Shortly after the Iranian seizure, there would be a failed coup in Sharjah led by the Arab nationalist former Sheikh Saqr bin Sultan Al Qasimi in part due to the UAE's response to the seizure.

In the following decades, the issue remained a source of friction between the Arab states and Iran. The Cooperation Council for the Arab States of the Gulf repeatedly declared support for the UAE claims. Bilateral talks between the UAE and Iran in 1992 failed. The UAE have attempted to bring the dispute before the International Court of Justice, but Iran refuses to do so. Tehran says the islands always belonged to it as it had never renounced possession of the islands, and that they are an integral part of Iranian territory.

The emirate of Ras al-Khaimah argue that the islands were under the control of Qasimi sheikhs, a branch of which administered the port of Bandar Lengeh for the Persian government from c. 1789 to 1887, and UAE as the successor to the tribal patrimony of the tribe, may inherit their rights.

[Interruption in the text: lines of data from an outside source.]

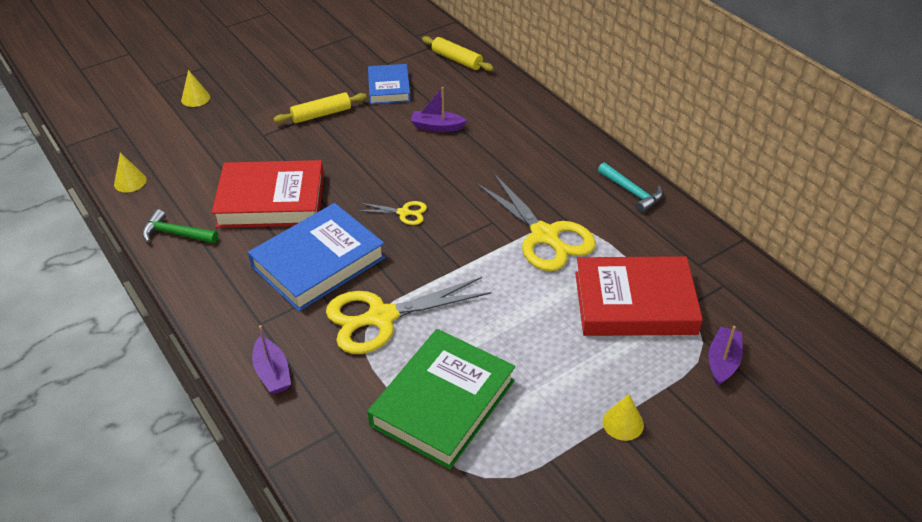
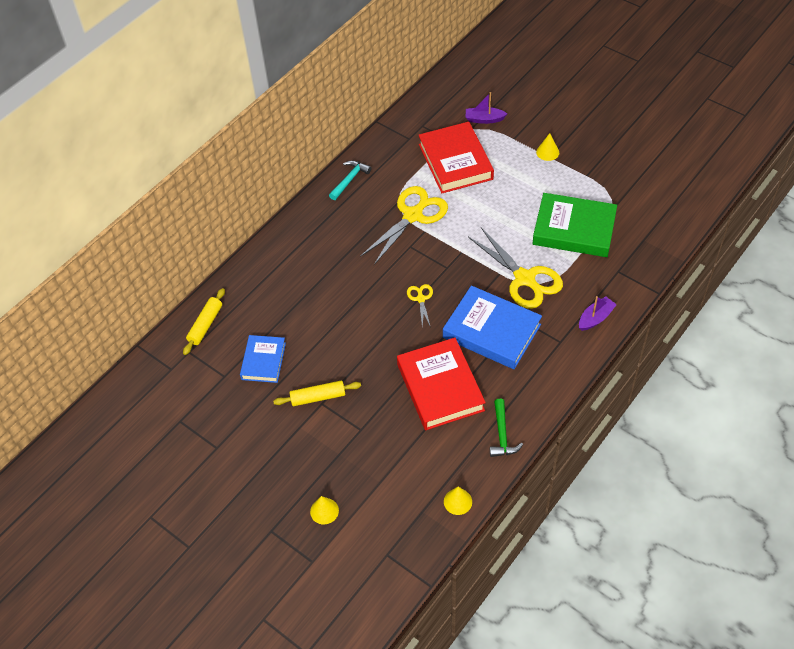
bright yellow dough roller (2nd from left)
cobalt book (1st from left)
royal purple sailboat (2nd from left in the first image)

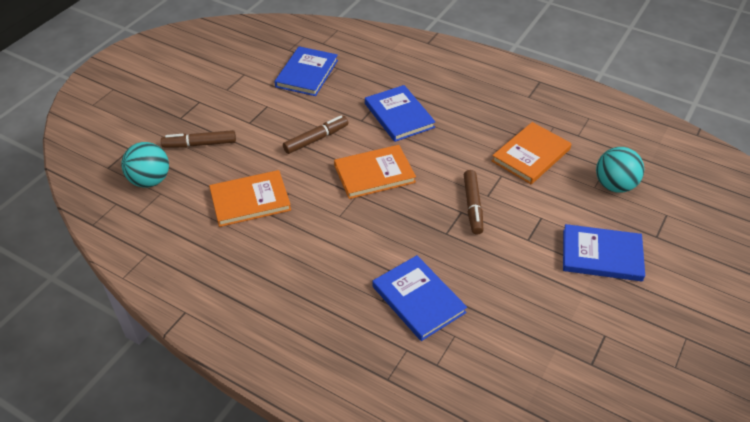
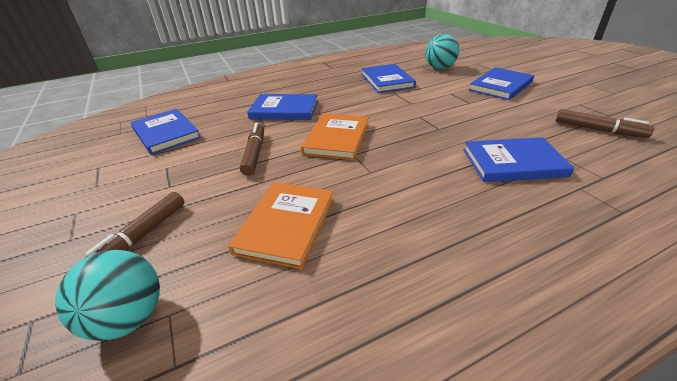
brown marker pen (3rd from left)
cobalt book (3rd from left)

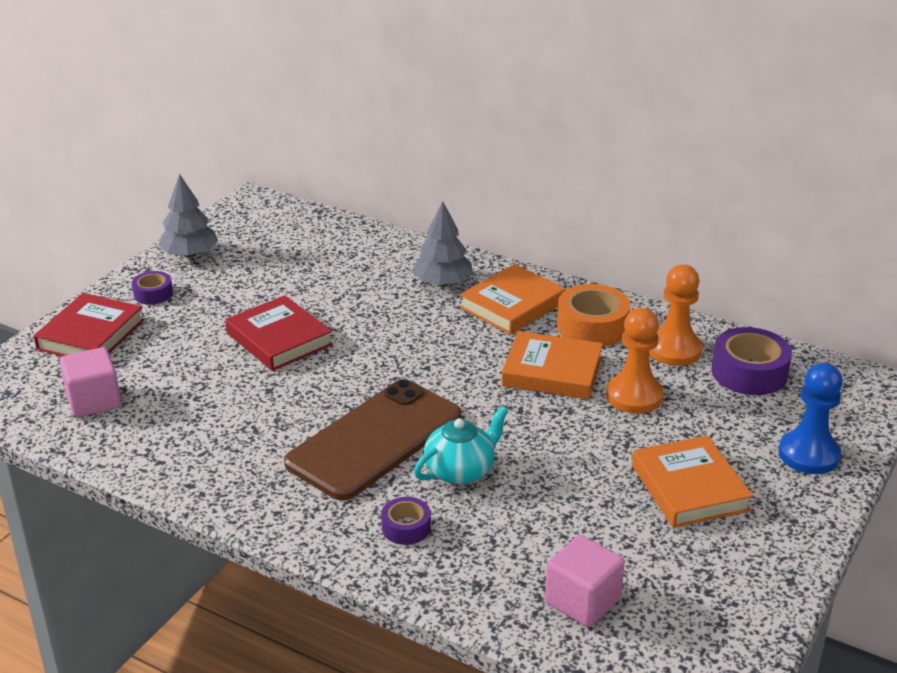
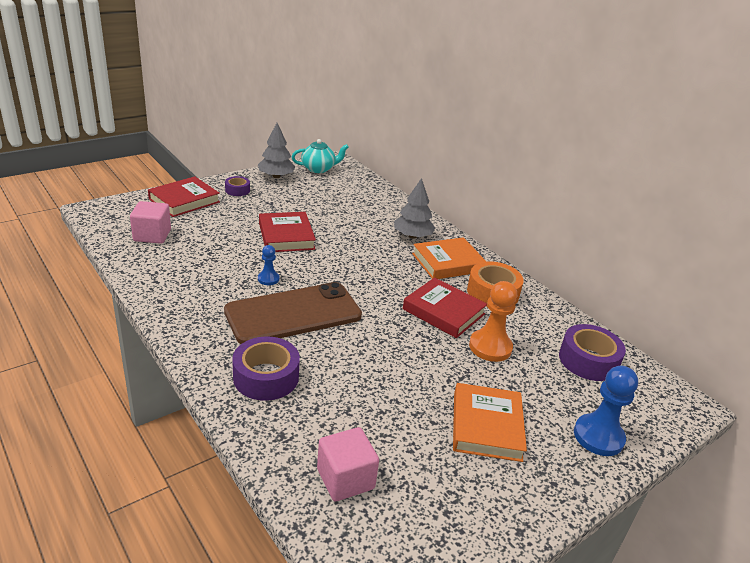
royal purple tape (2nd from left)
aqua teapot
scarlet book (3rd from left)
orange chess pawn (2nd from left in the first image)
cobalt chess pawn (1st from left)

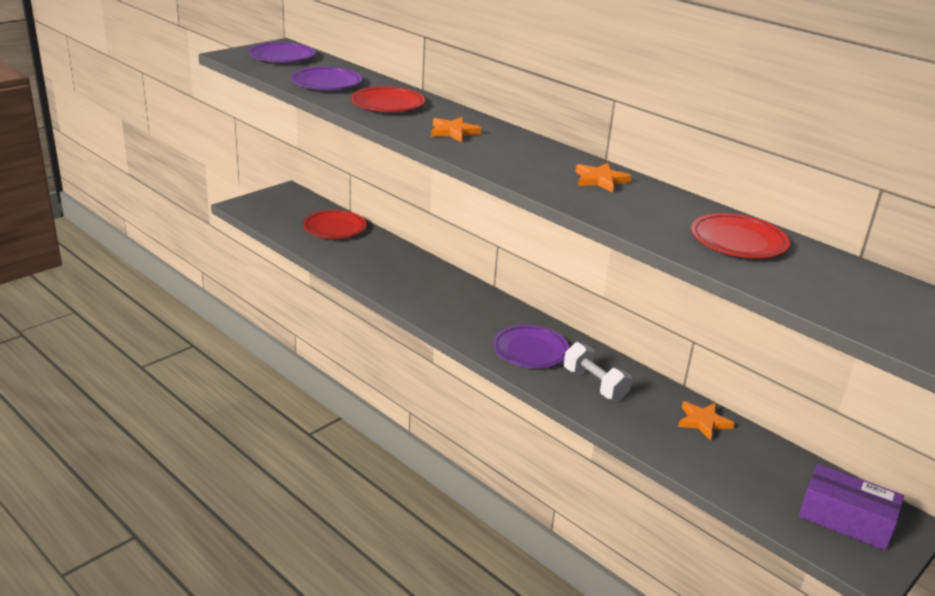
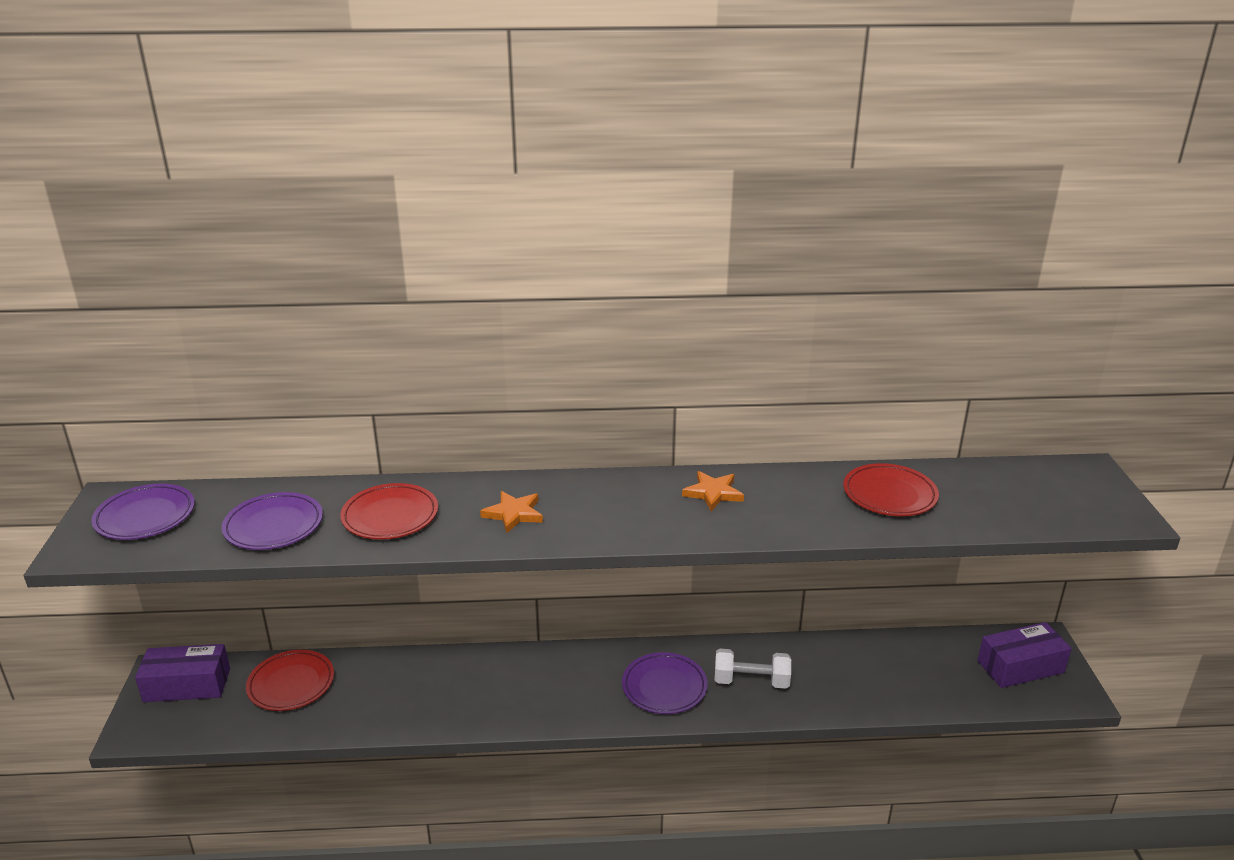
orange five-pointed star (3rd from left in the first image)
royal purple parcel (1st from left)

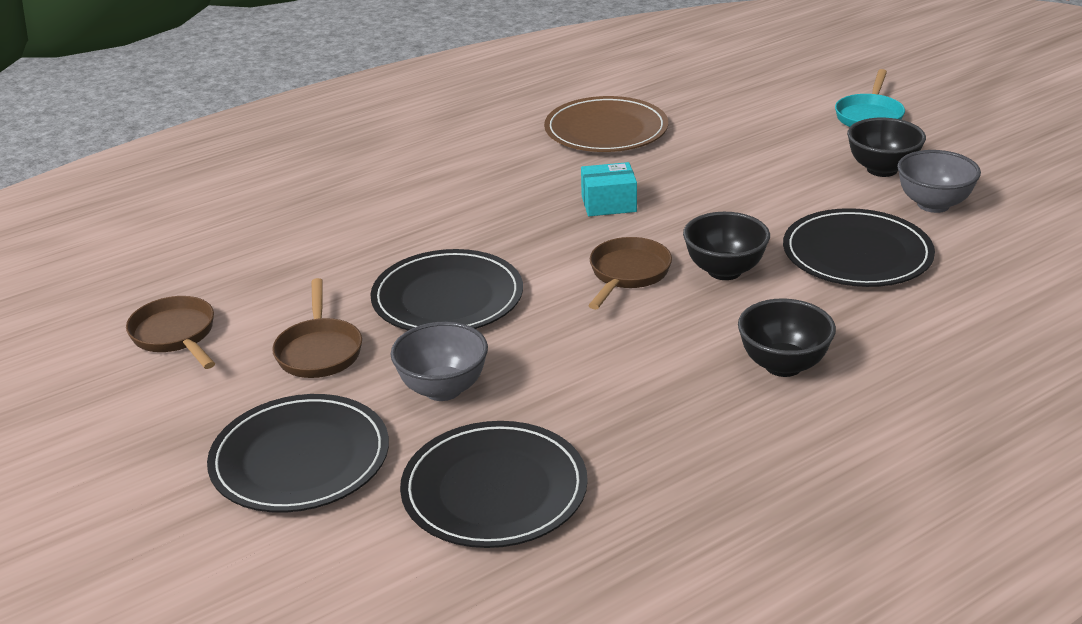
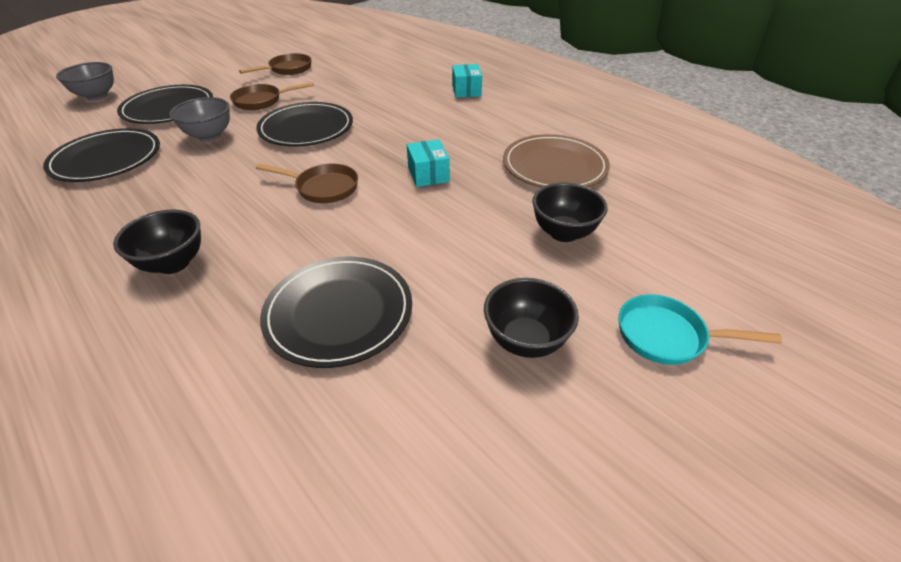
black bowl (3rd from left)
grey bowl (1st from left)
aqua parcel (2nd from left)

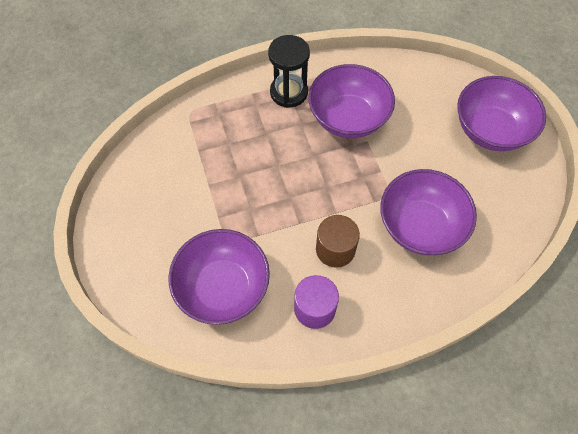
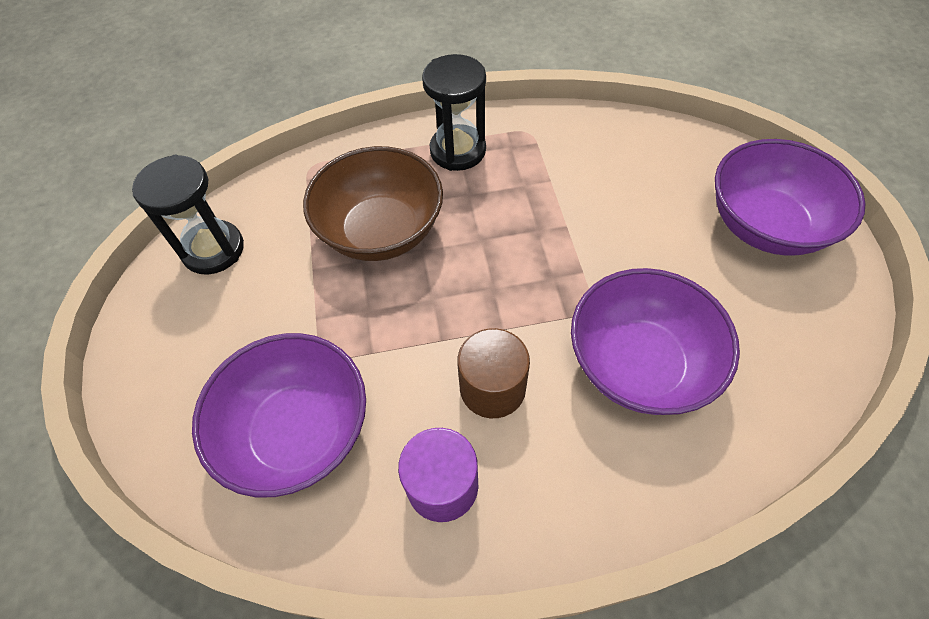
royal purple bowl (2nd from left in the first image)
black sandglass (1st from left)
brown bowl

Iran counters by stating that the local Qasimi rulers during a crucial part of the previous centuries were actually based on the Iranian, not the Arab, coast, and had thus has been Persian subjects. The UAE refers to the islands as "occupied".

These two islands are among the territories under the control and government of Iran. The Iranian government has established naval military bases on these islands to control the Strait of Hormuz. Along with nearby Abu Musa, it has been considered a possible US military objective in the 2026 Iran war.